| JOB |
Reproduce word for word the part of the passage on the project manager's consultative role starting at "It is your job to consistently" and ending at "sphere of control.".

| GIVEN PASSAGE |
┄┄┄┄┄┄

Project management is a discipline that requires discipline. That second “discipline” means that additional efforts will be required to ensure that the culture, the processes and the project-specific endeavors are performed effectively and efficiently. The consultative role, which we suggest that you, the project manager, must assume, addresses the integration of the project management discipline into the way that you conduct project management in your current business environment.

In this role, you become a mentor and provide a “mentoring” service. It is your job to build in-house processes and expertise with all your project stakeholders. This ensures that you, your project and your organization will enjoy the greatest opportunity for success in your project and process management efforts. In your consultative role, you should take applicable approaches from the project management discipline and organizational sciences and apply proven techniques to improve project and team behaviors, processes and methodologies. In short, your consultative efforts should be structured to maximize the success of projects within your organization.

It is your job to consistently deliver measurable improvements while equipping your project stakeholders with the tools and techniques to achieve change and manage practical project management processes themselves. It is your mission to transfer expert knowledge and skills to members of the project community who are within your sphere of control.

Try to see yourself as an internal consultant, an expert in project management who brings problem solving and analytical skills to your client's environment. You offer comprehensive solutions which may be project process, or people-specific. You do this by mentoring, coaching and managing a crossfunctional team of people or by facilitating hands-on action planning, process and procedure development, intervention and audits on a project-specific basis.

First and foremost, your management wants implementation and tangible results. Rather than a project planner and status report producer, your management is looking for a person with consultative skills who can help integrate project management into the day-to-day fabric of the organization. Companies are looking for help in managing growth, change, and performance. This translates into the client's need for comprehensive implementation assistance.

It will be helpful for you to visualize the client needs that will benefit from the consultative efforts you provide. In your consultative role, deliverables, unlike products such as status reports, are, nonetheless, entities that can be described and evaluated. Figure 1 portrays those deliverables. As you can see, the upper portion of the sphere refers to project-specific efforts. The lower portion of the sphere addresses efforts that would effect the entire enterprise. These enterprise-wide efforts have been broken down into process-related and culture-related interventions.

┄┄┄┄┄┄

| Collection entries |
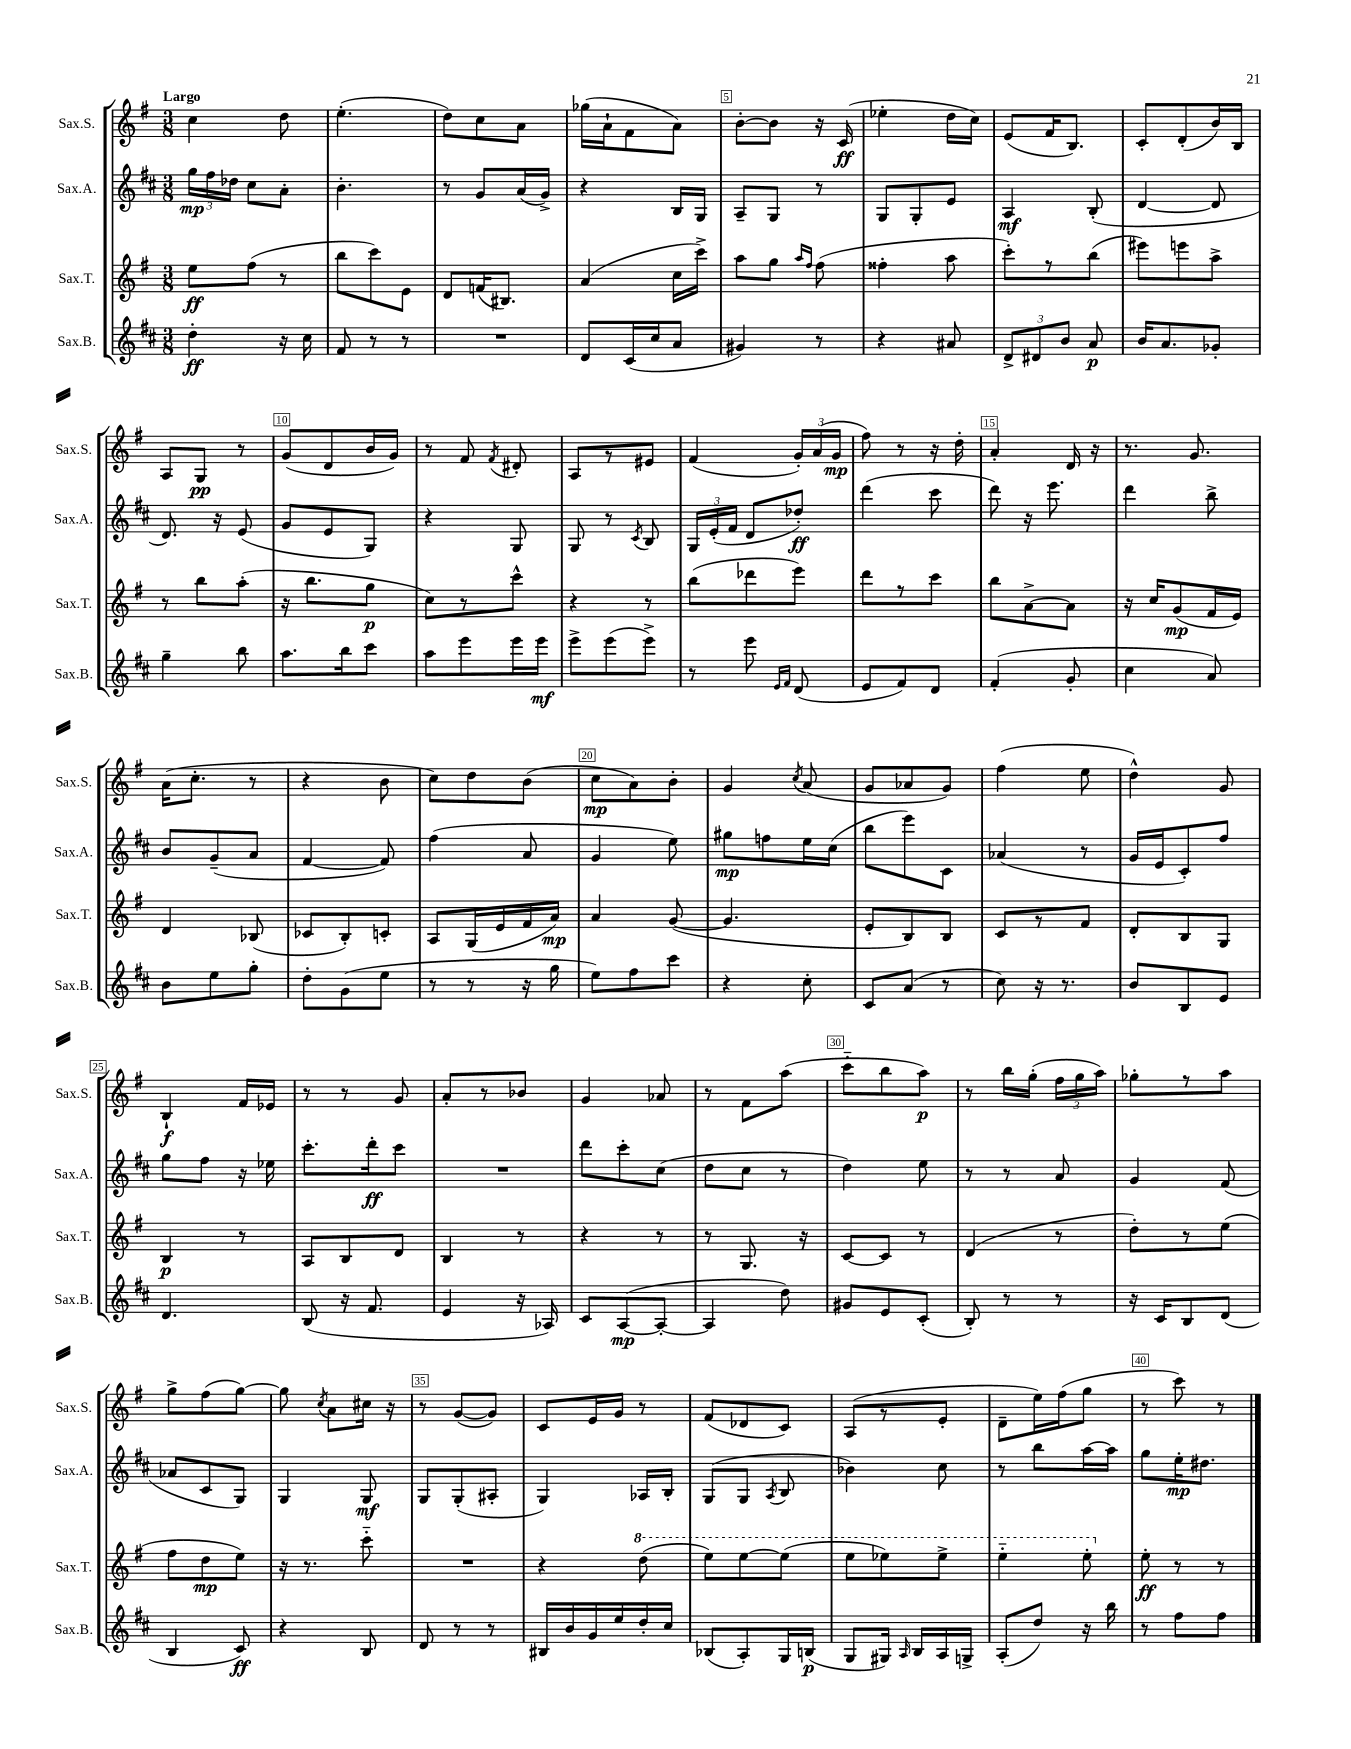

**kern	**kern	**kern	**kern
*staff4	*staff3	*staff2	*staff1
*clefG2	*clefG2	*clefG2	*clefG2
*k[f#c#]	*k[f#]	*k[f#c#]	*k[f#]
*M3/8	*M3/8	*M3/8	*M3/8
4dd'	8ee	24gg	4cc
.	.	24ff#	.
.	.	24dd-	.
.	(8ff#	8cc#	.
16r	8r	8a'	8dd
16cc#	.	.	.
=	=	=	=
8f#	8bb	4.b'	(4.ee'
8r	8ccc)	.	.
8r	8e	.	.
=	=	=	=
4.r	8d	8r	8dd)
.	(16f	8g	8cc
.	8.B#)	.	.
.	.	(16a	8a
.	.	16g^)	.
=	=	=	=
8d	(4a	4r	(16gg-
.	.	.	16a`
(16c#	.	.	8f#
16cc#	.	.	.
8a	16cc	16B	8a)
.	16ccc^)	16G	.
=	=	=	=
4g#)	8aa	8A~	[8b'
.	8gg	8G	8b]
.	16qqaa	.	.
.	16qqff#	.	.
8r	(8ff#	8r	16r
.	.	.	(16c
=	=	=	=
4r	4ff##'	8G	4ee-'
.	.	8G'	.
8a#	8aa	8e	16dd
.	.	.	16cc)
=	=	=	=
12d^	8ccc')	4A	(8e
12d#	.	.	.
.	8r	.	16f#
12b	.	.	.
.	.	.	8.B)
8a	(8bb	(8B'	.
=	=	=	=
16b	8eee#)	[4d	8c'
8.a	.	.	.
.	8eee	.	(8d'
8g-'	8aa^	8d]	16b)
.	.	.	16B
=	=	=	=
4gg~	8r	8.d)	8A
.	8bb	.	8G
.	.	16r	.
8bb	(8aa'	(8e	8r
=	=	=	=
8.aa	16r	8g	(8g
.	8.bb	.	.
.	.	8e	8d
16bb	.	.	.
8ccc#	8gg	8G)	16b
.	.	.	16g)
=	=	=	=
8aa	8cc)	4r	8r
8eee	8r	.	8f#
.	.	.	8qf#
16eee	8ccc^^	8G	8d#'
16eee	.	.	.
=	=	=	=
8eee^	4r	8G	8A
(8eee	.	8r	8r
.	.	8qc#	.
8eee^)	8r	8B	8e#
=	=	=	=
8r	(8bb	24G	(4f#
.	.	(24e'	.
.	.	24f#	.
8eee	8ddd-	8d	.
16qqe	.	.	.
16qqf#	.	.	.
(8d	8eee)	8dd-')	24g')
.	.	.	(24a
.	.	.	24g
=	=	=	=
8e	8ddd	(4ddd	8ff#)
8f#)	8r	.	8r
8d	8ccc	8ccc#	16r
.	.	.	16dd'
=	=	=	=
(4f#'	8bb	8ddd)	4a'
.	[8a^	16r	.
.	.	8.eee	.
8g'	8a]	.	16d
.	.	.	16r
=	=	=	=
4cc#	16r	4ddd	8.r
.	16cc	.	.
.	(8g	.	.
.	.	.	8.g
8a)	16f#	8bb^	.
.	16e)	.	.
=	=	=	=
8b	4d	8b	(16a
.	.	.	8.cc'
8ee	.	(8g~	.
8gg'	(8B-	8a	8r
=	=	=	=
8dd'	8c-	[4f#	4r
(8g	8B')	.	.
8ee	8c'	8f#])	8b
=	=	=	=
8r	8A	(4ff#	8cc)
8r	(16G	.	8dd
.	16e	.	.
16r	16f#	8a	(8b
16gg	16a)	.	.
=	=	=	=
8ee)	4a	4g	8cc
8ff#	.	.	8a)
8ccc#	([8g	8ee)	8b'
=	=	=	=
4r	4.g]	8gg#	4g
.	.	8ff	.
.	.	.	8qcc
8cc#'	.	16ee	(8a
.	.	(16cc#	.
=	=	=	=
8c#	8e'	8bb	8g
(8a	8B)	8eee)	8a-
8r	8B	8c#	8g)
=	=	=	=
8cc#)	8c	(4a-	(4ff#
16r	8r	.	.
8.r	.	.	.
.	8f#	8r	8ee
=	=	=	=
8b	8d'	16g	4dd^^)
.	.	16e	.
8B	8B	8c#')	.
8e	8G	8ff#	8g
=	=	=	=
4.d	4B	8gg	4B`
.	.	8ff#	.
.	8r	16r	16f#
.	.	16ee-	16e-
=	=	=	=
(8B	8A	8.ccc#'	8r
16r	8B	.	8r
8.f#	.	16ddd'	.
.	8d	8ccc#	8g
=	=	=	=
4e	4B	4.r	8a'
.	.	.	8r
16r	8r	.	8b-
16A-)	.	.	.
=	=	=	=
8c#	4r	8ddd	4g
([8A	.	8ccc#'	.
8A'_	8r	(8cc#	8a-
=	=	=	=
4A]	8r	8dd	8r
.	8.G	8cc#	8f#
8dd)	.	8r	(8aa
.	16r	.	.
=	=	=	=
8g#	[8c	4dd)	8ccc'~
8e	8c]	.	8bb
(8c#'	8r	8ee	8aa)
=	=	=	=
8B')	(4d	8r	8r
8r	.	8r	16bb
.	.	.	(16gg'
8r	8r	8a	24ff#
.	.	.	24gg
.	.	.	24aa)
=	=	=	=
16r	8dd')	4g	8gg-'
16c#	.	.	.
8B	8r	.	8r
(8d	(8ee	(8f#	8aa
=	=	=	=
4B	8ff#	8a-	8gg^
.	8dd	8c#	(8ff#
8c#)	8ee)	8G)	[8gg)
=	=	=	=
4r	16r	4G	8gg]
.	8.r	.	.
.	.	.	8qcc
.	.	.	8a
8B	8ccc'~	8G	16cc#
.	.	.	16r
=	=	=	=
8d	4.r	8G	8r
8r	.	(8G'	([8g
8r	.	8A#'	8g])
=	=	=	=
16B#	4r	4G)	8c
16b	.	.	.
16g	.	.	16e
16ee	.	.	16g
16dd'	(8ddd	16A-	8r
16cc#	.	16B'	.
=	=	=	=
(8B-	8eee)	(8G	(8f#
8A')	[8eee	8G	8d-
.	.	8qA	.
16G	(8eee]	8B	8c)
(16B	.	.	.
=	=	=	=
8G	8eee	4b-)	(8A
16G#)	8eee-)	.	8r
16qqA	.	.	.
16B	.	.	.
16A	8eee-^	8cc#	8e'
16G^	.	.	.
=	=	=	=
(8A'	4eee'~	8r	8d~
8dd)	.	8bb	16ee)
.	.	.	(16ff#
16r	8eee'	[16aa	8gg
16bb	.	16aa]	.
=	=	=	=
8r	8ee'	8gg	8r
8ff#	8r	16ee'	8ccc)
.	.	8.dd#	.
8ff#	8r	.	8r
==	==	==	==
*-	*-	*-	*-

┄┄┄┄┄┄

| WRITTEN SOLUTION |
It is your job to consistently deliver measurable improvements while equipping your project stakeholders with the tools and techniques to achieve change and manage practical project management processes themselves. It is your mission to transfer expert knowledge and skills to members of the project community who are within your sphere of control.